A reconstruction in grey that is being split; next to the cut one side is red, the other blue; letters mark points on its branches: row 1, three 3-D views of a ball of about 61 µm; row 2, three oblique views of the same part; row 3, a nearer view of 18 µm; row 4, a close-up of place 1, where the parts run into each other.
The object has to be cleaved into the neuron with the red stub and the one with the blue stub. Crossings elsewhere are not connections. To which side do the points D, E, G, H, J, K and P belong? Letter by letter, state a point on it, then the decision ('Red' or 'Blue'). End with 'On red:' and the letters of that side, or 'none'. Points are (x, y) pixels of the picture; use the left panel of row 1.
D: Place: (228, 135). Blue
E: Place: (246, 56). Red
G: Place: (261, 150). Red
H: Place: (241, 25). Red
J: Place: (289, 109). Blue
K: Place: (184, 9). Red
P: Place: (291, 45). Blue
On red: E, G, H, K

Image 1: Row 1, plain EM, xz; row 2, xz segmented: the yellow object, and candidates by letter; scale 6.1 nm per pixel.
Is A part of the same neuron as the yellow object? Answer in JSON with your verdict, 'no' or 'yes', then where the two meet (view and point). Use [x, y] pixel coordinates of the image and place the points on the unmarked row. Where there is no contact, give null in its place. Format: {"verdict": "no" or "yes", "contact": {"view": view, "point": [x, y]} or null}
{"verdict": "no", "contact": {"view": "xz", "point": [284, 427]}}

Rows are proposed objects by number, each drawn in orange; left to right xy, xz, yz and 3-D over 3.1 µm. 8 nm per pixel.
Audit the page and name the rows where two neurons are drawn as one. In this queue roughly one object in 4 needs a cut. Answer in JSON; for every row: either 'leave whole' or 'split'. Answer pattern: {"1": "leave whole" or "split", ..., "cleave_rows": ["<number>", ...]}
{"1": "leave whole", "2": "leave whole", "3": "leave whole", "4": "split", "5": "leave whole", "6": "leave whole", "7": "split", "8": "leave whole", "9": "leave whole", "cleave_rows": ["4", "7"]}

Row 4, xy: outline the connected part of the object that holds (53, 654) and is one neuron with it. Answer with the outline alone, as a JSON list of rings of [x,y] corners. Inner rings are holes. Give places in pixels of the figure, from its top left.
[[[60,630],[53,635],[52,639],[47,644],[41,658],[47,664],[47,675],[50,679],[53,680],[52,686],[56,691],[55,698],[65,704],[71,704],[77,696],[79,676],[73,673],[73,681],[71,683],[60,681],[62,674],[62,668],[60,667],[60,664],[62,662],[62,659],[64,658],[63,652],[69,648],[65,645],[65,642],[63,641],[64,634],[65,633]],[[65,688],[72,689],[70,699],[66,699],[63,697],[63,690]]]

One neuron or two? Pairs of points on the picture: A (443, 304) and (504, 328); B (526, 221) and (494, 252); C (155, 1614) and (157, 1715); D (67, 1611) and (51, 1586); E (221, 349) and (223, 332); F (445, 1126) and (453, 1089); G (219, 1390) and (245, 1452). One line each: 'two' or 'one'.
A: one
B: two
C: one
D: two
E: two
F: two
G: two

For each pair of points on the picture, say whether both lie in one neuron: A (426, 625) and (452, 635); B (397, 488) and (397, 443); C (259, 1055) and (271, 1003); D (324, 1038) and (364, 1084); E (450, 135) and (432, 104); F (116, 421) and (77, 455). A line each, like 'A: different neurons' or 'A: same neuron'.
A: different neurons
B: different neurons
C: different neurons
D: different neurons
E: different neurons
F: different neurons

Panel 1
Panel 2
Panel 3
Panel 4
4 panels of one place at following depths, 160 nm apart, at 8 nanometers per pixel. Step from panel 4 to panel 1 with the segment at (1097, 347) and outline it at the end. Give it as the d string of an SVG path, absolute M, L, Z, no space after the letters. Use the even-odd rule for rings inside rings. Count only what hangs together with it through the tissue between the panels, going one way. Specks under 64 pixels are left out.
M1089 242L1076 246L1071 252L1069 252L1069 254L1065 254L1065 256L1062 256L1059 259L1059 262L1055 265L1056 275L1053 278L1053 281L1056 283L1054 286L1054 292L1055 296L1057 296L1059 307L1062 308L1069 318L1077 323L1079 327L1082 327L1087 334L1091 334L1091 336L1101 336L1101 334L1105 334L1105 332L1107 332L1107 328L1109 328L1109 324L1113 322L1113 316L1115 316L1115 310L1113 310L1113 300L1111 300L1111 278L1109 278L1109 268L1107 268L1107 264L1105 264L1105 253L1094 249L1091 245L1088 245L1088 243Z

........

• Assigned task:
In the listing above, find the line containing "Is A part of" and the line containing "Rows are proposed", then quote both, plus every line between them, exactly as written.

• Response to this task:
Is A part of the same neuron as the yellow object? Answer in JSON with your verdict, 'no' or 'yes', then where the two meet (view and point). Use [x, y] pixel coordinates of the image and place the points on the unmarked row. Where there is no contact, give null in its place. Format: {"verdict": "no" or "yes", "contact": {"view": view, "point": [x, y]} or null}
{"verdict": "no", "contact": {"view": "xz", "point": [284, 427]}}

Rows are proposed objects by number, each drawn in orange; left to right xy, xz, yz and 3-D over 3.1 µm. 8 nm per pixel.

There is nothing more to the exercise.